▸ Stored data:

########################################

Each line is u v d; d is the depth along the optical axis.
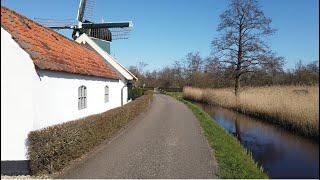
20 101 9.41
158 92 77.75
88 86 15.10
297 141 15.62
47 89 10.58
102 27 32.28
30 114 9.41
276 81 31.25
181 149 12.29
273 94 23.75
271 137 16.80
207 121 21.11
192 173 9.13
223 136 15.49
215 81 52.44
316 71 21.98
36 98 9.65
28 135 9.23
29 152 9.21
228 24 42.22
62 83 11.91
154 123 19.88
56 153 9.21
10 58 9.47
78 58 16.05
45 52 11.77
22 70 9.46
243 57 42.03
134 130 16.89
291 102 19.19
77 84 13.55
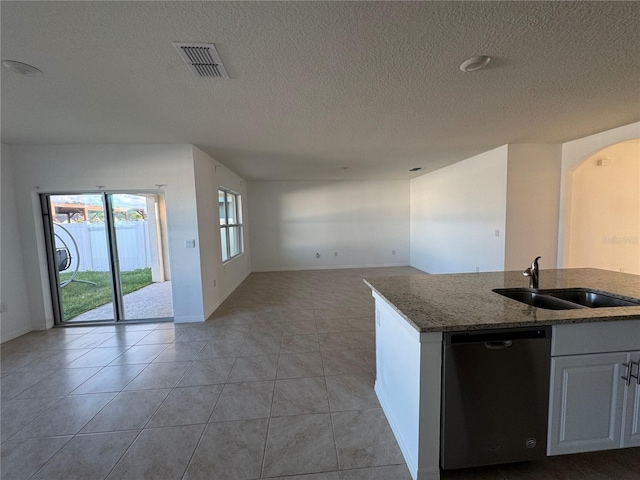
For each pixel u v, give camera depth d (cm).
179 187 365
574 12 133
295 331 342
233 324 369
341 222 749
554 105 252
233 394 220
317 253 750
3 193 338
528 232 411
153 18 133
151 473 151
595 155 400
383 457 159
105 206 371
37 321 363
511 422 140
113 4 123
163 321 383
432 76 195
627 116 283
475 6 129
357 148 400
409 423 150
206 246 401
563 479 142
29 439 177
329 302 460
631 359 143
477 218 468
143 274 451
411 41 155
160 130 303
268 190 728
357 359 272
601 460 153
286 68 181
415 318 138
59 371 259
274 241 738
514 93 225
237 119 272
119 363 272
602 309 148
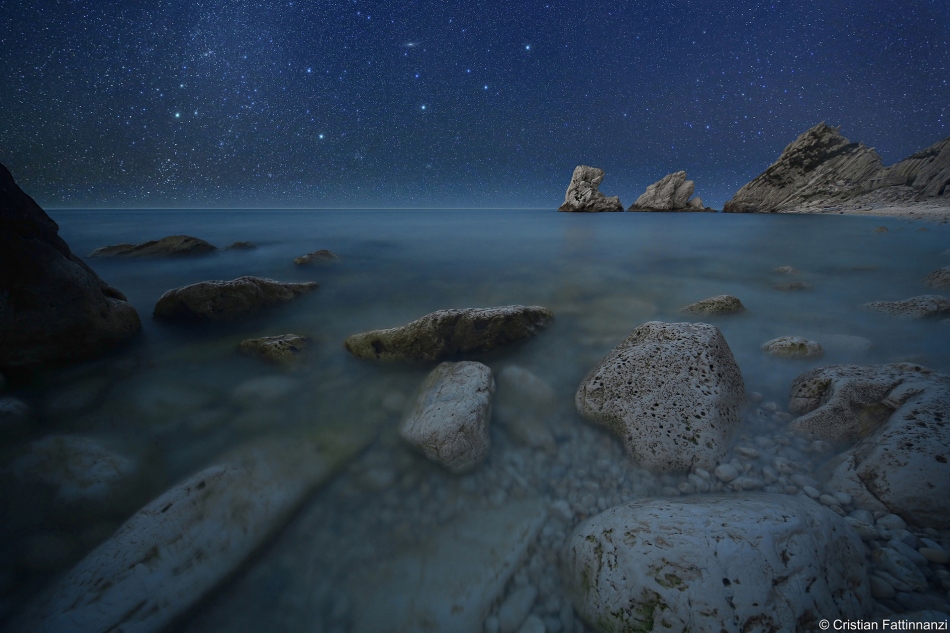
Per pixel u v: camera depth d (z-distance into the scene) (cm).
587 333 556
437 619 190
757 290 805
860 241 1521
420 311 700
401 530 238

########################################

▸ How to complete this task: Whenever "camera" occurs in a line of the entries, copy that line.

▸ Worked solution:
For each pixel u v, give camera depth d (cm).
Per pixel u v: camera depth d (z-distance into the scene) (cm).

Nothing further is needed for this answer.